Data listing:

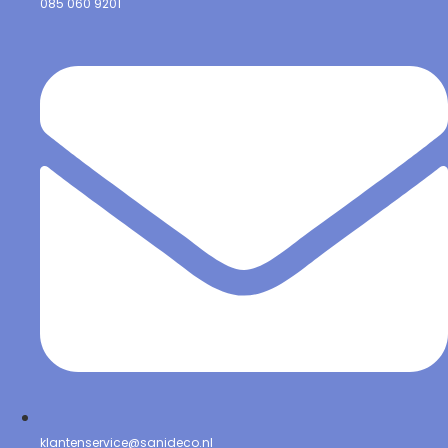
085 060 9201
klantenservice@sanideco.nl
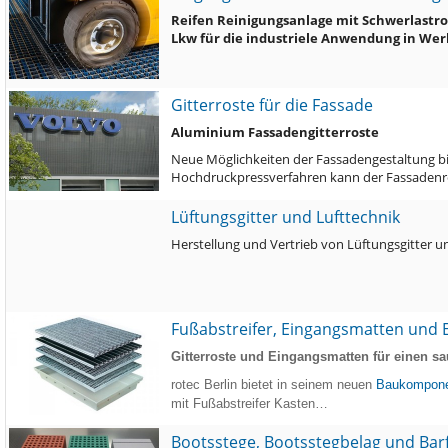
Reifen Reinigungsanlage mit Schwerlastr
Lkw für die industriele Anwendung in We
Gitterroste für die Fassade
Aluminium Fassadengitterroste
Neue Möglichkeiten der Fassadengestaltung bie
Hochdruckpressverfahren kann der Fassadenro
Lüftungsgitter und Lufttechnik
Herstellung und Vertrieb von Lüftungsgitter u
Fußabstreifer, Eingangsmatten und E
Gitterroste und Eingangsmatten für einen sa
rotec Berlin bietet in seinem neuen
Baukompone
mit Fußabstreifer Kasten…
Bootsstege, Bootsstegbelag und Bar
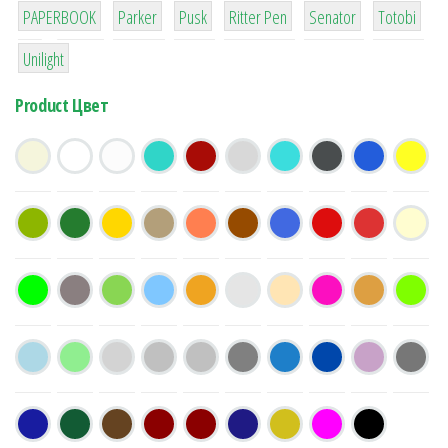
8
6
2
22
15
43
PAPERBOOK
Parker
Pusk
Ritter Pen
Senator
Totobi
1
Unilight
Product Цвет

Assignment: In the copy, include no pictures, but repeat the listing exactly.

Response:
085 060 9201
klantenservice@sanideco.nl
Reifen Reinigungsanlage mit Schwerlastr
Lkw für die industriele Anwendung in We
Gitterroste für die Fassade
Aluminium Fassadengitterroste
Neue Möglichkeiten der Fassadengestaltung bie
Hochdruckpressverfahren kann der Fassadenro
Lüftungsgitter und Lufttechnik
Herstellung und Vertrieb von Lüftungsgitter u
Fußabstreifer, Eingangsmatten und E
Gitterroste und Eingangsmatten für einen sa
rotec Berlin bietet in seinem neuen
Baukompone
mit Fußabstreifer Kasten…
Bootsstege, Bootsstegbelag und Bar
8
6
2
22
15
43
PAPERBOOK
Parker
Pusk
Ritter Pen
Senator
Totobi
1
Unilight
Product Цвет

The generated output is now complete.